Baca berita tanpa iklan. Gabung Kompas.com+

Ilmuwan Temukan dari Mana Asal Medan Magnet Matahari

Kompas.com - 31/05/2024, 19:16 WIB
Annisa Fakhira Mulya Wahyudi,
Resa Eka Ayu Sartika

Tim Redaksi

KOMPAS.com - Ilmuwan mungkin telah mengambil satu langkah lebih dekat untuk memecahkan teka-teki berusia berabad-abad tentang medan magnet Matahari.

Medan magnet Matahari yang kuat bertanggung jawab atas bintik matahari yang memuntahkan jilatan api dan lontaran massa koronal. Namun, para ilmuwan tata surya bingung mengenai seberapa dalam jangkauan medan magnet tersebut dari dalam Matahari.

Baca juga: Studi Ungkap Hal yang Terjadi saat Matahari Mati

Asal medan magnet Matahari

Menurut studi baru di jurnal Nature, medan magnet mungkin berasal dari kedalaman 20.000 mil di bawah permukaan Matahari, jauh lebih dekat dari permukaan dibandingkan yang diperkirakan sebelumnya.

“Penelitian kami mengajukan hipotesis baru tentang bagaimana Matahari menghasilkan medan magnetnya. Kami yakin medan magnet Matahari dihasilkan di dekat permukaannya, berbeda dengan model sebelumnya yang berasumsi bahwa medan magnet tersebut dihasilkan jauh di dalam inti Matahari,” menurut Daniel Lecoanet, asisten profesor ilmu teknik dan matematika terapan di Sekolah Teknik McCormick Northwestern.

Pemahaman yang lebih baik mengenai medan magnet Matahari dapat membantu ilmuwan dalam membuat prediksi mengenai badai Matahari.

Medan magnet Matahari dihasilkan oleh proses yang dikenal sebagai dinamo Matahari.

Terjadi di sepertiga zona terluar Matahari yang membentang sekitar 200.000 km dikenal sebagai zona konveksi, dan terdiri dari plasma panas yang naik, mendingin, dan kemudian tenggelam dalam siklus berkelanjutan yang berperan penting dalam menghasilkan medan magnet Matahari.

Medan magnet awalnya dianggap berasal jauh di dalam bintang, tetapi hal ini mengakibatkan fitur Matahari tertentu tidak terlihat, seperti medan magnet yang kuat di lintang tinggi Bumi dan bagaimana bintik matahari mengikuti siklus magnet Matahari.

Baca juga: Mengapa Luar Angkasa Tetap Dingin walau Lebih Dekat dengan Matahari

Jika plasma yang menyusun Matahari benar-benar diam, medan magnet Matahari akan meluruh seiring berjalannya waktu, dan tidak akan ada bintik matahari (daerah dengan medan magnet kuat) atau aktivitas matahari lainnya.

Namun, plasma Matahari bergerak, dan gerakan itu mampu meregenerasi dan mempertahankan medan magnet Matahari.
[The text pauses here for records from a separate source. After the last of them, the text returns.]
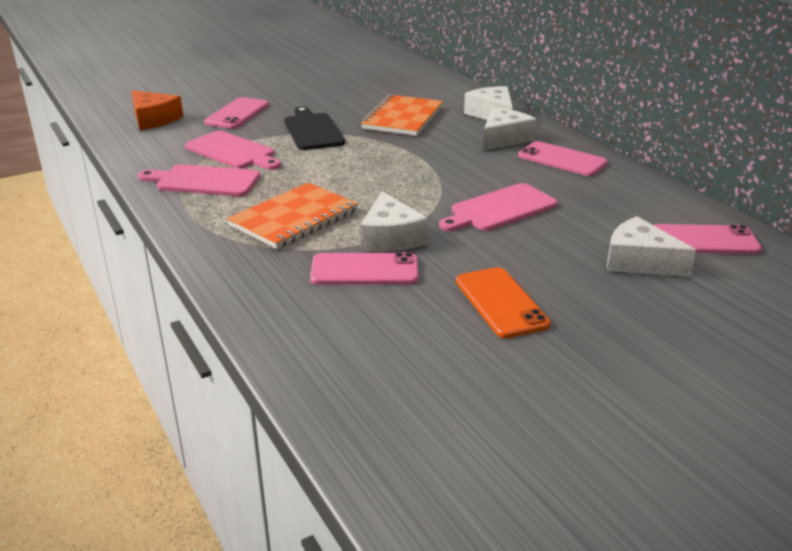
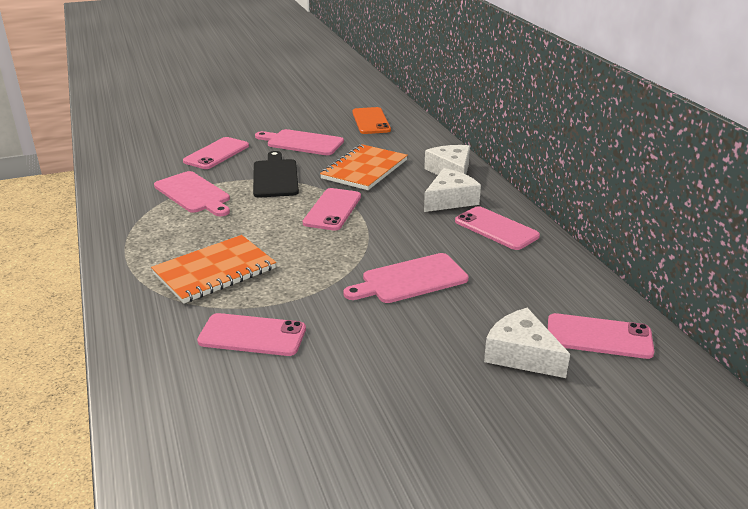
camera: 10 degrees right, 0 degrees up
orange cheese [131,90,183,130] -> none
pink cutting board [138,164,260,196] -> pink cutting board moved to [255,129,344,155]
white cheese [361,191,429,252] -> none
orange phone [456,267,551,338] -> orange phone moved to [352,107,391,134]
none -> pink phone [303,188,361,231]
Ini yang disebut dengan efek dinamo, dan harus terjadi, jika tidak, tidak akan ada bintik matahari. Rincian efek dinamo ini masih luput dari perhatian para ilmuwan selama satu abad.

Langkah penemuan medan magnet Matahari

Dalam studi barunya, para peneliti menjelaskan bagaimana tim memodelkan medan magnet Matahari menggunakan simulasi angka baru, yang memperhitungkan siklus khusus gas dan plasma yang mengalir di dalam Matahari yang bervariasi menurut garis lintang.

Pekerjaan baru tersebut menunjukkan bahwa medan magnet Matahari dihasilkan oleh angin yang terletak sekitar 1 hingga 5 persen dari Matahari, yang setara dengan sekitar 20.000 mil di bawah permukaan.

Angin di Matahari semakin dalam akan semakin kuat hingga mencapai kedalaman sekitar 5 persen. Di permukaan angin Matahari kecepatannya 200 hingga 300 km per detik, sedangkan di dalam Matahari kecepatannya mencapai 1.000 km per detik.

Baca juga: Matahari Ternyata Mengeluarkan Suara

Perbedaan kecepatan angin di permukaan dan di dalam Matahari dapat memperkuat medan magnet melalui proses yang dikenal sebagai ‘ketidakstabilan magnetorotational.'

Proses ini terkenal dalam astrofisika sebagai cara untuk menjelaskan perilaku plasma yang mengorbit lubang hitam, tetapi belum dianggap penting di Matahari hingga penelitian ini berhasil, kata Lecoanet.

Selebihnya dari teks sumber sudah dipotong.